____ LISTING

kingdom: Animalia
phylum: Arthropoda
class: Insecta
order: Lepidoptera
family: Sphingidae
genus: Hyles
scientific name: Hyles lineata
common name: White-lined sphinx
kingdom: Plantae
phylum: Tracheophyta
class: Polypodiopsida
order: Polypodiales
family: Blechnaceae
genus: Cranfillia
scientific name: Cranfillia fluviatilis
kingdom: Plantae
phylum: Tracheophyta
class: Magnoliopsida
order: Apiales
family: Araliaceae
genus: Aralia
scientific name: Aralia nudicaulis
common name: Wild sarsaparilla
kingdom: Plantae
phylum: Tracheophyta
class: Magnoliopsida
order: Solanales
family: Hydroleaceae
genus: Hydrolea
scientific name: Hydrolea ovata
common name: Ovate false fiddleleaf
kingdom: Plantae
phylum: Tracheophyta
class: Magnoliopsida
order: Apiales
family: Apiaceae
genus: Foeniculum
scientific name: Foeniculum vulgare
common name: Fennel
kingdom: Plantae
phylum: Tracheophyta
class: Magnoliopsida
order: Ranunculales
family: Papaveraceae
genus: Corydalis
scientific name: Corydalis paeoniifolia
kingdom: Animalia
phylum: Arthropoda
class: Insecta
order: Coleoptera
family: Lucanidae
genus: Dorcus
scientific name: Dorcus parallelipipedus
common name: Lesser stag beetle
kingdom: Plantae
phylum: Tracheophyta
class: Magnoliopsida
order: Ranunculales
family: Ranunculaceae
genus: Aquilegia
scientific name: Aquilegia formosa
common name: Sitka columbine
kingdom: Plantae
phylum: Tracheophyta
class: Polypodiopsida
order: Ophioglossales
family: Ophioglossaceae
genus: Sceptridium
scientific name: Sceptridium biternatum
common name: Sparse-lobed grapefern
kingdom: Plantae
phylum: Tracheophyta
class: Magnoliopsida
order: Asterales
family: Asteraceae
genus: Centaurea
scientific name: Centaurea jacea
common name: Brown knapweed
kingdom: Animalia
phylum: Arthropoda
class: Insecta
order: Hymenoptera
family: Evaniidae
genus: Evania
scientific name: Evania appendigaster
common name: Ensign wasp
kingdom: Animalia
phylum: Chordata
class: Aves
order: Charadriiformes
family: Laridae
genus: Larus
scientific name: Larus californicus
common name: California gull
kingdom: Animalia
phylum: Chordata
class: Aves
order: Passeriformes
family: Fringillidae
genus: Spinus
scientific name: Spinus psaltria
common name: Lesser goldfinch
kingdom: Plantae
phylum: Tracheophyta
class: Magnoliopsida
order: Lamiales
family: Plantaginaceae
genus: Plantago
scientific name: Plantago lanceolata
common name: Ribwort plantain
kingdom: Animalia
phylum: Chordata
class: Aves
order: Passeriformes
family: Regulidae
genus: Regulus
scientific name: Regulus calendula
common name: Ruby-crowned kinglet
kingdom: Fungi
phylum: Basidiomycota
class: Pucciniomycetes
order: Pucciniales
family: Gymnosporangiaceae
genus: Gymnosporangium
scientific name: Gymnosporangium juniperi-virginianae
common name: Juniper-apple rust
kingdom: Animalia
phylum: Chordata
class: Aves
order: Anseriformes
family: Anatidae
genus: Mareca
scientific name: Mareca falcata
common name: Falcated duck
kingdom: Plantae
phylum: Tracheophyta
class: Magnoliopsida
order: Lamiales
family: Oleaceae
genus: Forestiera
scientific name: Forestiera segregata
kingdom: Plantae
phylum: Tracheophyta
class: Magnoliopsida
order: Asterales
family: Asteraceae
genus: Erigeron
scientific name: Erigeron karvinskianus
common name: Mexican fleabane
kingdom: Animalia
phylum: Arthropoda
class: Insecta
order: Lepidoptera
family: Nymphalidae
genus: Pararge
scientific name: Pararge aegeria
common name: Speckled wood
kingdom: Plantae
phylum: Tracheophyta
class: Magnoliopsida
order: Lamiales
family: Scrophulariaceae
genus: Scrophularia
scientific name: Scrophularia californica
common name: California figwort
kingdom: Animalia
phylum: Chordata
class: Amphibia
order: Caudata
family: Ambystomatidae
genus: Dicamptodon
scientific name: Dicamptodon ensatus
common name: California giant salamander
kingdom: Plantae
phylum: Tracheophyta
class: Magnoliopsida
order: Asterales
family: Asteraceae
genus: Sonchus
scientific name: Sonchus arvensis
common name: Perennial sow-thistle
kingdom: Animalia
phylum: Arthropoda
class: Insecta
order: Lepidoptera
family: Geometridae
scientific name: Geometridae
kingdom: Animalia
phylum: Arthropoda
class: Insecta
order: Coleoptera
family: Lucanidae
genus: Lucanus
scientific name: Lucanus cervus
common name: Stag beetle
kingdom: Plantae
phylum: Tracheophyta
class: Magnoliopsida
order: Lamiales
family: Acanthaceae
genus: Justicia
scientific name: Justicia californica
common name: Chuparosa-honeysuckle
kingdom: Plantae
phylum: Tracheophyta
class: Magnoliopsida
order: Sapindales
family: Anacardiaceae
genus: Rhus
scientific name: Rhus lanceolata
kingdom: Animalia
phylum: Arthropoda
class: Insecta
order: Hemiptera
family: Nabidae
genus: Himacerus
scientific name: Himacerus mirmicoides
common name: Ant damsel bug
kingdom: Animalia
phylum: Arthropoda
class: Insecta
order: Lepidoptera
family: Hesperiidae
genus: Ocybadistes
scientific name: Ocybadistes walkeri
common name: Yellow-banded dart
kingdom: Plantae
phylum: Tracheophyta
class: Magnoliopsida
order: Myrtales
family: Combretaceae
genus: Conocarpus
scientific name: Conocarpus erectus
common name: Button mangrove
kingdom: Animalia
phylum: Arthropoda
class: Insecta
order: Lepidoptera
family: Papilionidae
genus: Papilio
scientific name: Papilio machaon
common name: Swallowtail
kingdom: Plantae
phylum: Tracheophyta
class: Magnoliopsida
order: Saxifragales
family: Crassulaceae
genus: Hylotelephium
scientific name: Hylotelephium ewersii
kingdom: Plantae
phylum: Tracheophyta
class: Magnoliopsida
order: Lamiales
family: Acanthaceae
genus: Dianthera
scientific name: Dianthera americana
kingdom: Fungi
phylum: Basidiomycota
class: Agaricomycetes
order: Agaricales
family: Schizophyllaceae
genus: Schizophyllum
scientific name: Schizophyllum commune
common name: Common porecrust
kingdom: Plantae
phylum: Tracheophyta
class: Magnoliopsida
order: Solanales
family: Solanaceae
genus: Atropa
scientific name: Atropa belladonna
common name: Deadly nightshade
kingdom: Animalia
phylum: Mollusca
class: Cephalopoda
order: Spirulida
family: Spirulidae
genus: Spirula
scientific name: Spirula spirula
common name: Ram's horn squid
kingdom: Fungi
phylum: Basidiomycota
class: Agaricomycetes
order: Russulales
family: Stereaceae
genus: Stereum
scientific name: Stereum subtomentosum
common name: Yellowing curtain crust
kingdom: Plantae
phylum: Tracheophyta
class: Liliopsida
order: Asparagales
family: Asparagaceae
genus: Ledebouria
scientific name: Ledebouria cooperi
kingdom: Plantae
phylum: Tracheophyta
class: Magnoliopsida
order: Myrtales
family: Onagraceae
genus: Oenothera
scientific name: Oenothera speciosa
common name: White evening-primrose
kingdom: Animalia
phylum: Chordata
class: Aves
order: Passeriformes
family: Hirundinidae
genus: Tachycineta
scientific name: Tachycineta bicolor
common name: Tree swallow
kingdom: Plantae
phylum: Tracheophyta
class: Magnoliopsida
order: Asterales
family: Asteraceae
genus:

________

**SHORT EXERCISE:** Could you reproduce all of the material above line for line, changing nothing?

**EXERCISE RESULT:**
kingdom: Animalia
phylum: Arthropoda
class: Insecta
order: Lepidoptera
family: Sphingidae
genus: Hyles
scientific name: Hyles lineata
common name: White-lined sphinx
kingdom: Plantae
phylum: Tracheophyta
class: Polypodiopsida
order: Polypodiales
family: Blechnaceae
genus: Cranfillia
scientific name: Cranfillia fluviatilis
kingdom: Plantae
phylum: Tracheophyta
class: Magnoliopsida
order: Apiales
family: Araliaceae
genus: Aralia
scientific name: Aralia nudicaulis
common name: Wild sarsaparilla
kingdom: Plantae
phylum: Tracheophyta
class: Magnoliopsida
order: Solanales
family: Hydroleaceae
genus: Hydrolea
scientific name: Hydrolea ovata
common name: Ovate false fiddleleaf
kingdom: Plantae
phylum: Tracheophyta
class: Magnoliopsida
order: Apiales
family: Apiaceae
genus: Foeniculum
scientific name: Foeniculum vulgare
common name: Fennel
kingdom: Plantae
phylum: Tracheophyta
class: Magnoliopsida
order: Ranunculales
family: Papaveraceae
genus: Corydalis
scientific name: Corydalis paeoniifolia
kingdom: Animalia
phylum: Arthropoda
class: Insecta
order: Coleoptera
family: Lucanidae
genus: Dorcus
scientific name: Dorcus parallelipipedus
common name: Lesser stag beetle
kingdom: Plantae
phylum: Tracheophyta
class: Magnoliopsida
order: Ranunculales
family: Ranunculaceae
genus: Aquilegia
scientific name: Aquilegia formosa
common name: Sitka columbine
kingdom: Plantae
phylum: Tracheophyta
class: Polypodiopsida
order: Ophioglossales
family: Ophioglossaceae
genus: Sceptridium
scientific name: Sceptridium biternatum
common name: Sparse-lobed grapefern
kingdom: Plantae
phylum: Tracheophyta
class: Magnoliopsida
order: Asterales
family: Asteraceae
genus: Centaurea
scientific name: Centaurea jacea
common name: Brown knapweed
kingdom: Animalia
phylum: Arthropoda
class: Insecta
order: Hymenoptera
family: Evaniidae
genus: Evania
scientific name: Evania appendigaster
common name: Ensign wasp
kingdom: Animalia
phylum: Chordata
class: Aves
order: Charadriiformes
family: Laridae
genus: Larus
scientific name: Larus californicus
common name: California gull
kingdom: Animalia
phylum: Chordata
class: Aves
order: Passeriformes
family: Fringillidae
genus: Spinus
scientific name: Spinus psaltria
common name: Lesser goldfinch
kingdom: Plantae
phylum: Tracheophyta
class: Magnoliopsida
order: Lamiales
family: Plantaginaceae
genus: Plantago
scientific name: Plantago lanceolata
common name: Ribwort plantain
kingdom: Animalia
phylum: Chordata
class: Aves
order: Passeriformes
family: Regulidae
genus: Regulus
scientific name: Regulus calendula
common name: Ruby-crowned kinglet
kingdom: Fungi
phylum: Basidiomycota
class: Pucciniomycetes
order: Pucciniales
family: Gymnosporangiaceae
genus: Gymnosporangium
scientific name: Gymnosporangium juniperi-virginianae
common name: Juniper-apple rust
kingdom: Animalia
phylum: Chordata
class: Aves
order: Anseriformes
family: Anatidae
genus: Mareca
scientific name: Mareca falcata
common name: Falcated duck
kingdom: Plantae
phylum: Tracheophyta
class: Magnoliopsida
order: Lamiales
family: Oleaceae
genus: Forestiera
scientific name: Forestiera segregata
kingdom: Plantae
phylum: Tracheophyta
class: Magnoliopsida
order: Asterales
family: Asteraceae
genus: Erigeron
scientific name: Erigeron karvinskianus
common name: Mexican fleabane
kingdom: Animalia
phylum: Arthropoda
class: Insecta
order: Lepidoptera
family: Nymphalidae
genus: Pararge
scientific name: Pararge aegeria
common name: Speckled wood
kingdom: Plantae
phylum: Tracheophyta
class: Magnoliopsida
order: Lamiales
family: Scrophulariaceae
genus: Scrophularia
scientific name: Scrophularia californica
common name: California figwort
kingdom: Animalia
phylum: Chordata
class: Amphibia
order: Caudata
family: Ambystomatidae
genus: Dicamptodon
scientific name: Dicamptodon ensatus
common name: California giant salamander
kingdom: Plantae
phylum: Tracheophyta
class: Magnoliopsida
order: Asterales
family: Asteraceae
genus: Sonchus
scientific name: Sonchus arvensis
common name: Perennial sow-thistle
kingdom: Animalia
phylum: Arthropoda
class: Insecta
order: Lepidoptera
family: Geometridae
scientific name: Geometridae
kingdom: Animalia
phylum: Arthropoda
class: Insecta
order: Coleoptera
family: Lucanidae
genus: Lucanus
scientific name: Lucanus cervus
common name: Stag beetle
kingdom: Plantae
phylum: Tracheophyta
class: Magnoliopsida
order: Lamiales
family: Acanthaceae
genus: Justicia
scientific name: Justicia californica
common name: Chuparosa-honeysuckle
kingdom: Plantae
phylum: Tracheophyta
class: Magnoliopsida
order: Sapindales
family: Anacardiaceae
genus: Rhus
scientific name: Rhus lanceolata
kingdom: Animalia
phylum: Arthropoda
class: Insecta
order: Hemiptera
family: Nabidae
genus: Himacerus
scientific name: Himacerus mirmicoides
common name: Ant damsel bug
kingdom: Animalia
phylum: Arthropoda
class: Insecta
order: Lepidoptera
family: Hesperiidae
genus: Ocybadistes
scientific name: Ocybadistes walkeri
common name: Yellow-banded dart
kingdom: Plantae
phylum: Tracheophyta
class: Magnoliopsida
order: Myrtales
family: Combretaceae
genus: Conocarpus
scientific name: Conocarpus erectus
common name: Button mangrove
kingdom: Animalia
phylum: Arthropoda
class: Insecta
order: Lepidoptera
family: Papilionidae
genus: Papilio
scientific name: Papilio machaon
common name: Swallowtail
kingdom: Plantae
phylum: Tracheophyta
class: Magnoliopsida
order: Saxifragales
family: Crassulaceae
genus: Hylotelephium
scientific name: Hylotelephium ewersii
kingdom: Plantae
phylum: Tracheophyta
class: Magnoliopsida
order: Lamiales
family: Acanthaceae
genus: Dianthera
scientific name: Dianthera americana
kingdom: Fungi
phylum: Basidiomycota
class: Agaricomycetes
order: Agaricales
family: Schizophyllaceae
genus: Schizophyllum
scientific name: Schizophyllum commune
common name: Common porecrust
kingdom: Plantae
phylum: Tracheophyta
class: Magnoliopsida
order: Solanales
family: Solanaceae
genus: Atropa
scientific name: Atropa belladonna
common name: Deadly nightshade
kingdom: Animalia
phylum: Mollusca
class: Cephalopoda
order: Spirulida
family: Spirulidae
genus: Spirula
scientific name: Spirula spirula
common name: Ram's horn squid
kingdom: Fungi
phylum: Basidiomycota
class: Agaricomycetes
order: Russulales
family: Stereaceae
genus: Stereum
scientific name: Stereum subtomentosum
common name: Yellowing curtain crust
kingdom: Plantae
phylum: Tracheophyta
class: Liliopsida
order: Asparagales
family: Asparagaceae
genus: Ledebouria
scientific name: Ledebouria cooperi
kingdom: Plantae
phylum: Tracheophyta
class: Magnoliopsida
order: Myrtales
family: Onagraceae
genus: Oenothera
scientific name: Oenothera speciosa
common name: White evening-primrose
kingdom: Animalia
phylum: Chordata
class: Aves
order: Passeriformes
family: Hirundinidae
genus: Tachycineta
scientific name: Tachycineta bicolor
common name: Tree swallow
kingdom: Plantae
phylum: Tracheophyta
class: Magnoliopsida
order: Asterales
family: Asteraceae
genus:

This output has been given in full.